FOXBOROUGH, Mass. – Until 59:55 was gone in Sunday's Patriots-Saints game, a notion had settled around New England that Tom Brady was no longer Tom Brady. The sense rattled uneasily through the canyon of Gillette Stadium as his passes went wide and fell short. A desperate late-game shot was intercepted and as the clock ticked down, the fans did something fans would never dream of doing in a fourth quarter that included Brady. They left.
Until 59:55 was gone in Sunday's Patriots-Saints game, Tom Brady was unable to make magic with a roster of names that were not Welker, Gronkowski and Hernandez. He had gone nearly two full games without a touchdown pass and it seemed Kenbrell Thompkins and Aaron Dobson weren't going to help him do that.
Until 59:55 was gone in Sunday's Patriots-Saints game, it appeared the faithful had lost hope. The parking lots behind the north arch were filled with brake lights. The concourses were filled with fans wearing his jersey bearing his familiar No. 12. A once-loud stadium was quiet.
Then came a roar that spilled out of the stands and across the thousands who had given up hope.
Then came so many bodies bouncing up and down in the empty stadium aisles.
Then came the Patriots leaping on their sideline like they had won the Super Bowl. And Tom Brady watched his pass settle into Thompkins' hands in the back corner of the end zone for a touchdown and smiled at the score that ultimately gave the Patriots a 30-27 victory. Suddenly everything was as it has always been.
Even as the names change with frightening rapidity around here, a single constant remains: the Patriots do not doubt their quarterback. None of the offensive players are left from Brady's Super Bowl title teams. Many of the men he throws to now were children when he beat the St. Louis Rams that long ago night in New Orleans. Few of the key offensive players were on his last Super Bowl team which was just two years ago. But they have learned to believe because that's what everyone before them did.
"We have No. 12," receiver Austin Collie said Sunday night in an empty Patriots locker room.
Collie has been with the Patriots for 10 days. But for years he stood on another sideline watching disaster fly from Brady's right hand, delivering touchdowns that broke the heart of his Indianapolis Colts.
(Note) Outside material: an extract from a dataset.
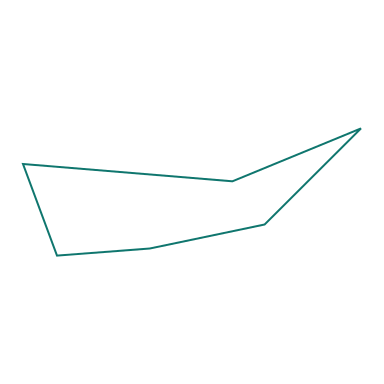 the Parish of Saint Paul Charlestown
{"feature_id": "KNA-5108", "entity_name": "Saint Paul Charlestown", "entity_type": "Parish", "adm_level": 1, "iso_a3": "KNA", "parent_name": "Saint Kitts and Nevis", "parent_adm1": "", "projection": "mercator", "projection_center": [-62.607, 17.137], "detail": "fine", "context": "isolated", "style": "outline", "palette": "teal", "viewbox_px": 384, "rotation_deg": 0, "n_neighbors": 0, "source": "natural_earth", "source_scale": "10m", "svg_char_len": 208}
<svg xmlns="http://www.w3.org/2000/svg" viewBox="0 0 384 384"><path d="M57.0,255.6L23.0,164.0L232.4,181.3L361.0,128.4L264.6,224.5L149.8,248.5L57.0,255.6Z" fill="none" stroke="#0f766e" stroke-width="2"/></svg>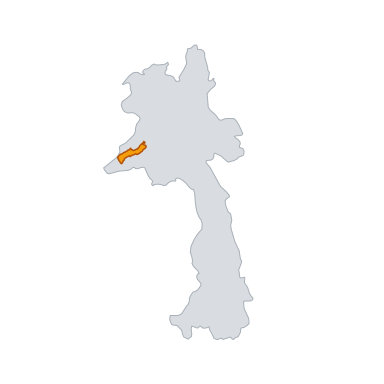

He knew what fourth quarters and ticking game clocks meant with Brady on the field. And so with time precious and the Patriots seemingly doomed, Collie listened as Brady shouted, "Be ready!" to he and the other receivers. He had played all of one snap in Sunday's game before the final drive that started on New England's 30 with 1:13 left.
Somehow he understood Brady would find him.
Twice Brady did. The first came on the drive's second play – an inside route that went for 15 yards and a first down. The second – more important – was on another inside route on a fourth-and-4 on the Saints' 26 that brought a first down and a chance to win the game.
"Well we had everybody going to the end zone and [Thompkins] kind of snuck into the corner and I put it up there for him and he came down and made a great catch," Brady later said, as if he was talking about Welker or Randy Moss or Deion Branch instead of a 25-year-old kid from Cincinnati with 18 catches to his NFL life.
But this is why the Patriots continue to believe even as much of Massachusetts, Rhode Island and New Hampshire wavered. Their quarterback won't let them doubt. This has been the most trying season of his career. Gronkowski's availability is a daily drama. His other tight end, Aaron Hernandez is in jail and is never coming back. His beloved Welker is in Denver. And Welker's designated replacement, Danny Amendola, is a fierce battler whose fire keeps getting him hurt.
On Sunday, Brady lost Amendola again when the receiver took a blow to the head and wobbled to the sideline. He's making do with Julian Edelman and a group of players few football fans had ever heard of before this year. Somehow he is making it work.
He talked a lot about "grinding" on Sunday night. He said the word several times and it is the perfect description of a season that lacks the prettiness of some of his other Patriots offenses. Each game has been a survival. Last week, New England lost to the Cincinnati Bengals in a game so ugly many wondered if Brady could salvage the season. He threw for just 197 yards that day as the Patriots scored only six points.
But he grinded all week. He grinded through the game against the Saints, who have a much better team than the Patriots. He grinded through a fourth-quarter interception and a flimsy four-and-out that appeared to be the Pats' last gasp.
Then given one last chance he delivered.
"We are 5-1," he said beaming.
Yet even he knew the 5-1 has come hard.
"I think no matter how you've played to that point, you have a situation: you have one timeout, two timeouts, three timeouts, you're backed up," he said. "Regardless of what happens over the course of the game, you have a chance. That's what football is all about."
A whole new group of Patriots players are learning this from him, just like the dozens who held the Super Bowl trophies with him.
As he headed toward the stadium exit on Sunday a man stopped him. He was a friend of Tom Martinez, the man Brady considers a mentor and who died in 2012.
Brady stopped. His expression softened.
"He was a great man," Brady said.
And yet on this night he could have been talking about himself.